So my wife and I areback after weeks of technically enjoying ourselves - tired, aching, much poorer than when we set out, and with the car splattered with dead insects as if hit by small arms fire, about the only souvenirs we have of a long, long journey from the Netherlands to the South of France and back again, making extensive use of the now-threatened Schengen Agreement. No, I didn't bring back any wine, even though I could have drowned in it, both French and German (but not Swiss, although they clearly make the stuff). In fact, I didn't even drink that much wine of any sort. Wine, heat and exhaustion (worst heatwave in Germany for a generation, as it happened) are a terrible combination. No. I drank beer: so much beer that I blew up like a balloon and my grimy suntan started to take on a greenish hoppy tinge.
And what I hadn't pieced together, up to now, was that there are of course three kinds of beer to chose from in northern Europe, not just two: blonde, blanche and brune, to use the French terms. This became clear to me while we were visiting some long-suffering German friends near Münster, where our host forced me to contemplate the first two-thirds of this set of options by proposing a choice of Weißbier or Pilsener Bier on an absolutely smeltingly hot day. So I said yes to both - intrigued and slightly troubled by the funky cloudiness of the Weißbier, as if someone had used it for washing-up, and subsequently intrigued and troubled by its aroma of rotten apples and carbolic soap.
It was, yes, a moment of stress: not least because I'd forgotten that I'd ever drunk such a drink, even though I now know I have, back here in London, in the form of Hoegaarden - a beer which, at the time, I must have categorised as a novelty import which only dumb, jaundiced, Londoners would bother with. Was this moody Weißbier peculiar to Münster, I fretted, consoling myself with the easy-going Pilsener to take away the taste? Evidently not. The moment we headed south, it appeared all over the place, Weiß and blanche and wit, like a cloud on the horizon, so that I started to grow apprehensive about ordering anything much, using my recycle-bin French or my Letraset German, in case a blanche turned up on the table, flocculent and vaguely menacing. Even now I can't really be sure whether I like it or hate it.

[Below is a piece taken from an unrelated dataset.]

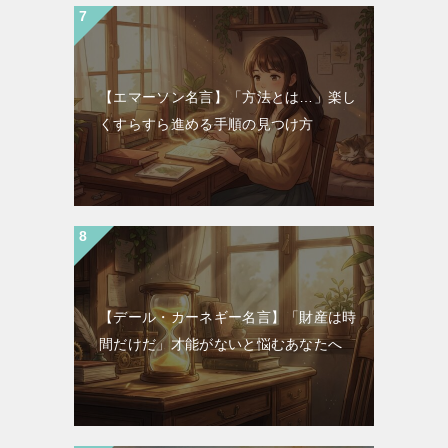
【エマーソン名言】「方法とは…」楽し
くすらすら進める手順の見つけ方
【デール・カーネギー名言】「財産は時
間だけだ」才能がないと悩むあなたへ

Brune or dunkles Bier, the third part of the triumvirate, was a lot easier to cope with - usually nutty, firm, a consommé with a head on it - but not always appropriate for the middle part of the day on account of its tendency to send me to sleep with a hundred and twenty kilometres still to drive. It's an evening beer really, a beer that puts it arm across your shoulders and explains how Ginger Baker will always be a better drummer than Charlie Watts. It also, on account of its relative unfamiliarity, tended to point up another great thing about Continental beers, a thing which has nothing to do with taste or composition: the name. Erdinger is fine, I don't bat an eyelid, or Jupiler, or Duvel - but Kwak; or Ritterguts Gose; or Slaapmutske; or Mahrs Bräu Kellerbier Ungespundet Hefetrüb - these are something else, these are beers with names that keep on entertaining long after the last drop has been swallowed. Even the silliest German wines will have difficulty making headway against a perfectly day-to-day, but preposterously-named, beer. It's a bonus.

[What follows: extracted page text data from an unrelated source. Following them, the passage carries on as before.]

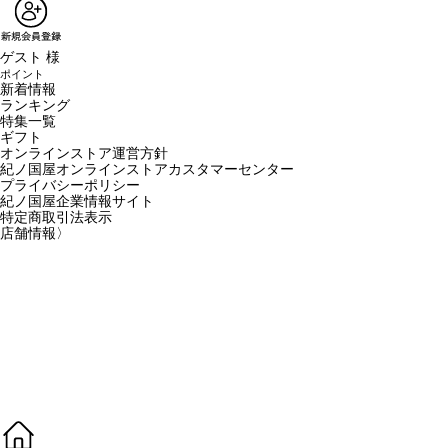
ゲスト 様
ポイント
新着情報
ランキング
特集一覧
ギフト
オンラインストア運営方針
紀ノ国屋オンラインストアカスタマーセンター
プライバシーポリシー
紀ノ国屋企業情報サイト
特定商取引法表示
店舗情報
〉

My personal pick? A pleasant blonde I had in Luxembourg City - one of the most soporific places you'll ever visit - called Bofferding (see illustration). Apparently that was the founder's name - Luxembourgeois Jean-Baptiste Bofferding, who started the brewery in 1842 - but still, to see it peering up from a beermat after a long day just added to my sense of levity and general relief. Naturally, we're not making any comparisons with comedy names like Fursty Ferret or Bitter & Twisted or any of those crappy marketing-strategy confections, designed to confirm your own loveable whimsicality to yourself: the sincerity, the lack of an ulterior motive, is what makes Bofferding so right. To be honest, it's not the greatest-tasting drink I have ever had. I mean, it's okay. But then, how many other beers are an anagram of F. F. Bedgroin?